About 10 minutes later, I started to smell a terrible burning smell and eventually noticed the collector was burning up, with the inside literally deformed and melted.

I ordered a new collector, polarizer and jet - but I'm concerned there is something else wrong with this machine that i've missed. H2 flow rate was ~40 ml/min and Air was ~450 ml/min, with a carrier flow of about 3 ml/min He. Since we were just testing, I had an old 0.25 mm column in. Would injecting 1 mL of Hexane be enough to destroy the collector like this- or is something else wrong?

I have put several hundred microliters of hexane through Varian FIDs with nothing more spectacular than a large blue flame in the body of the injector and no damage. These Varian FIDs are very robust - no insulators anywhere near the hottest parts, or in the way of larger than usual flames. If your FID had plastic insulators they could have ignited with a larger than usual flame but my gut feel is that there is somethig else not right. Have you checked all the gas flows with a flow meter (not the GCs onboard controls and meters) ?. As an outside chance, you are using air and not oxygen ?. If oxygen I would have expected the whole GC to combust.

Peter
Peter Apps

Yes, all gas flows have been checked with digital flowmeter, and we are using UHP grade compressed air, not oxygen.

unhpian,

I would be most suspicious of the heater and RTD being separated from each other in the detector. The RTD is nice and cool so it says apply power to the FID heater ad nauseum. Pretty soon you have a glowing hot heater and an RTD that is still saying that I am pretty cool, so apply more heat..... The other thing I have seen is flipped heaters, that is, what I thought was a valve heater actually in the injector and vice versa. Still, neither of them got so hot as to melt an insulator.....

One microliter of hexane will not generate the amount of heat you are considering so on re-start I would follow the instrument very closely.

Best regards.

Was everything OK before the supercharged injection ?

Peter
Peter Apps

hydrogen and air attached in reverse?

Aldehyde,

My observation has been, mostly on 5890's and such, that reversed connections leads to problems lighting and staying lit, not extreme temperature. For what that is worth....

Best regards.

Woops, I responded awhile back but I guess it didn't go through. I agree that it would be rare but have actually heard of this happening to a customer.

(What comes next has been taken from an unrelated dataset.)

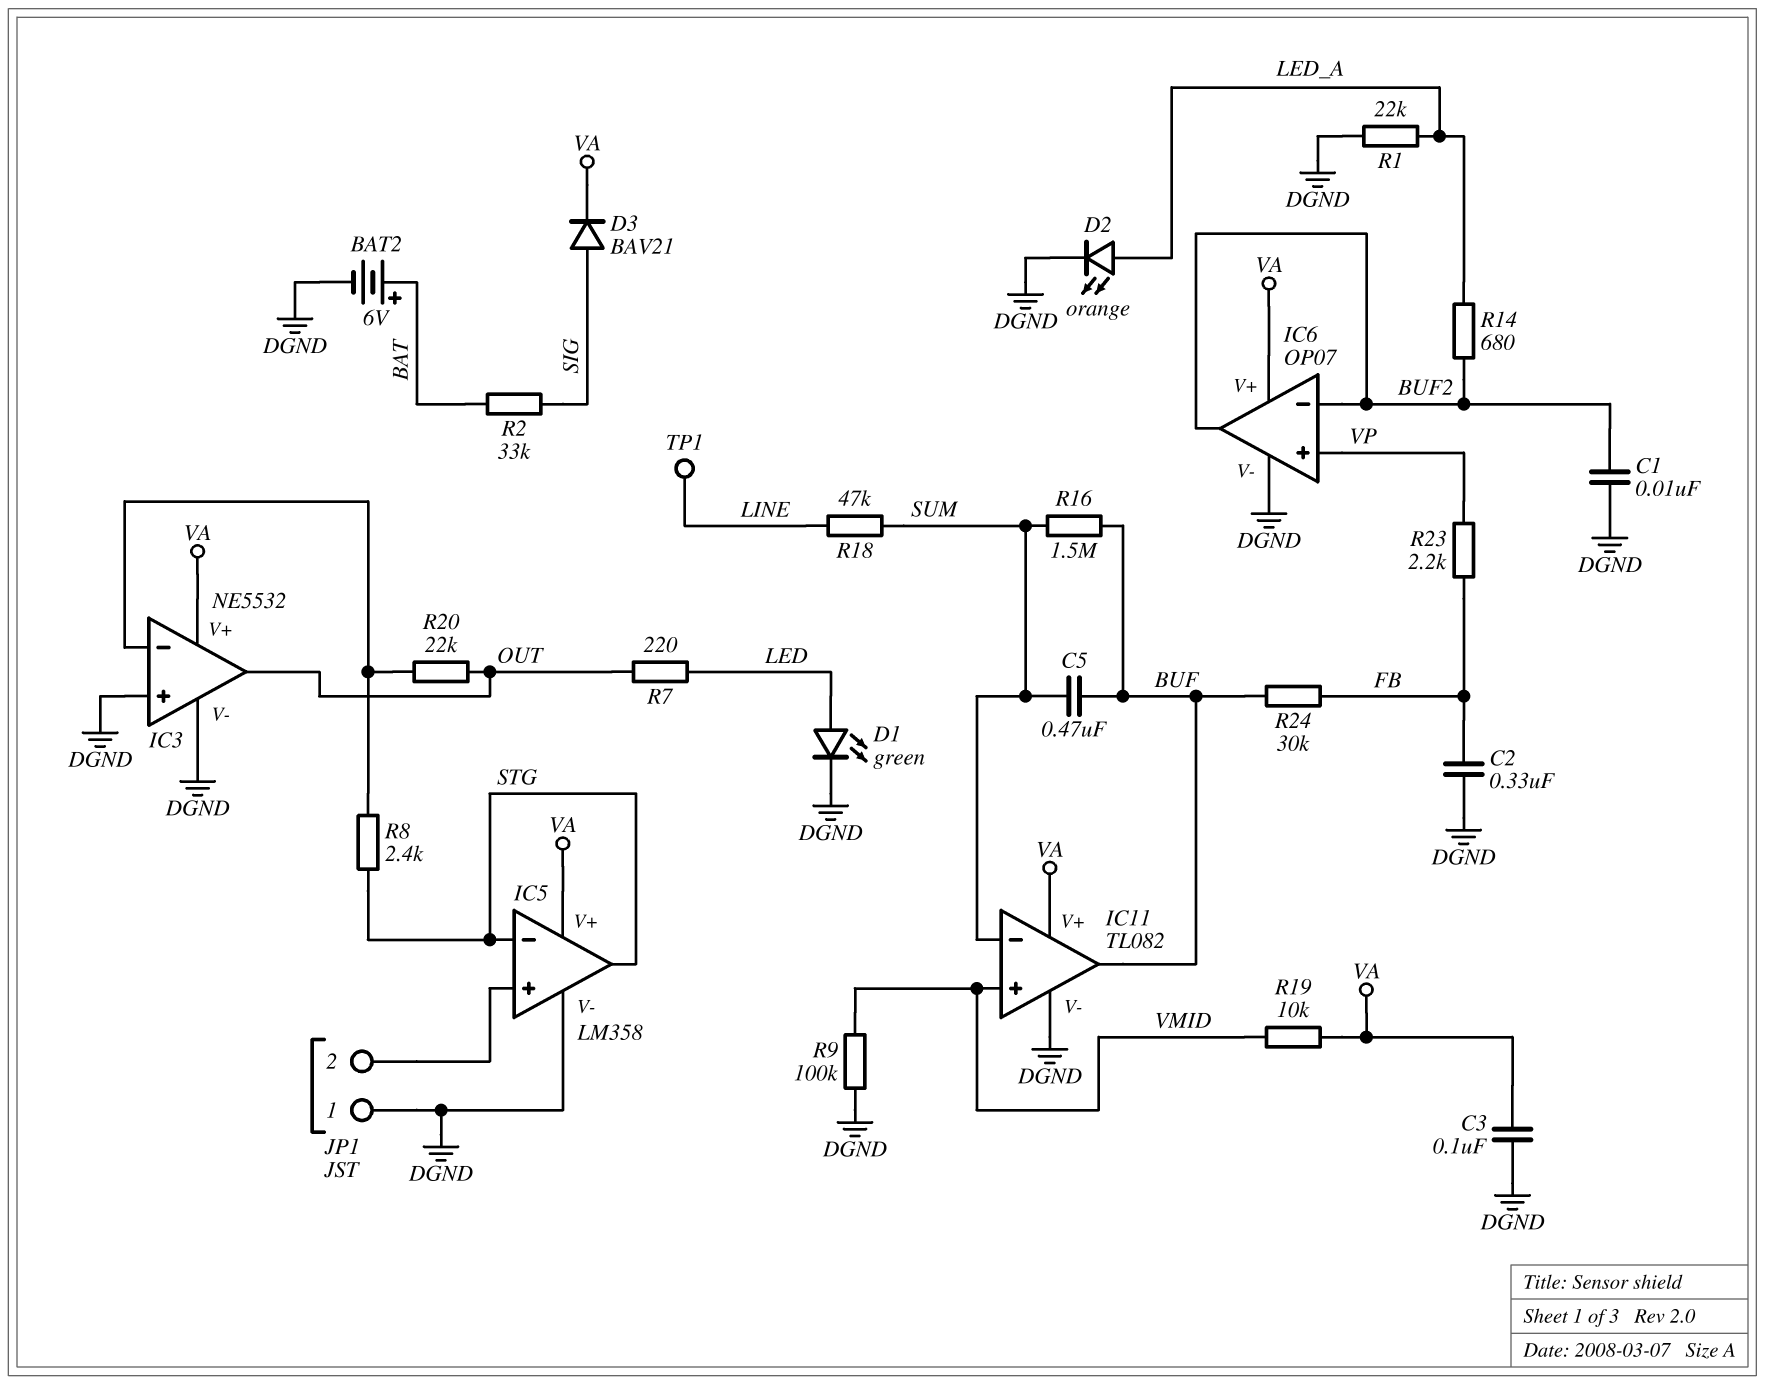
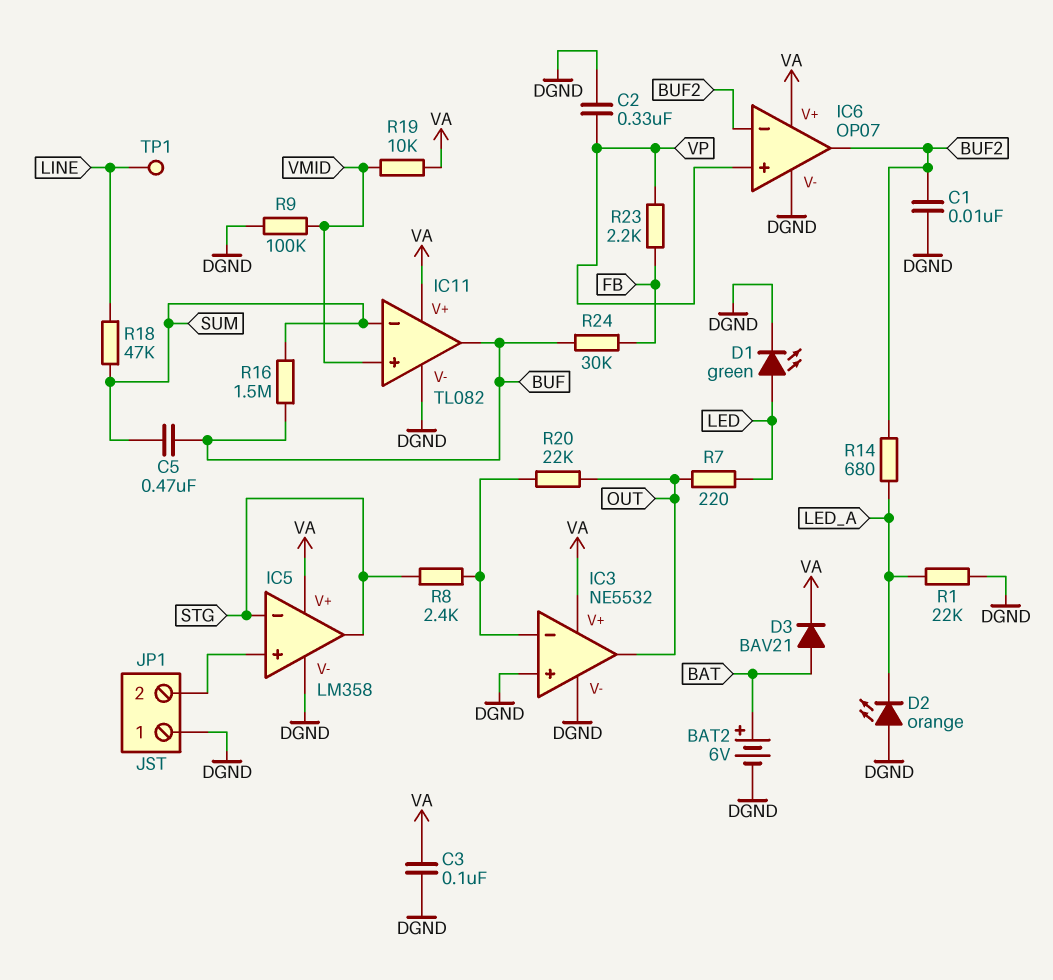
C2: 330nF (DGND, FB) -> 330nF (DGND, VP)
D2: LED orange (A LED_A, K DGND) -> LED orange (A DGND, K LED_A)
D3: diode BAV21 (A SIG, K VA) -> diode BAV21 (A BAT, K VA)
R2: 33k (BAT, SIG) -> none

They attached in reverse and then tried and tried to get it to light, finally getting a nice flame in the collector until they turned off the gases. Oops.

That would do it .

Peter
Peter Apps

OP Here: It's been a few months, and while there haven't been any problems with the replacement collector, we still haven't figured out why the first one melted. The hydrogen and air are hooked up correctly, and the flow rates are within their accepted ranges. At this point, I'm guessing it was some fluke occurence, or perhaps the tech injected more hexane than he thought.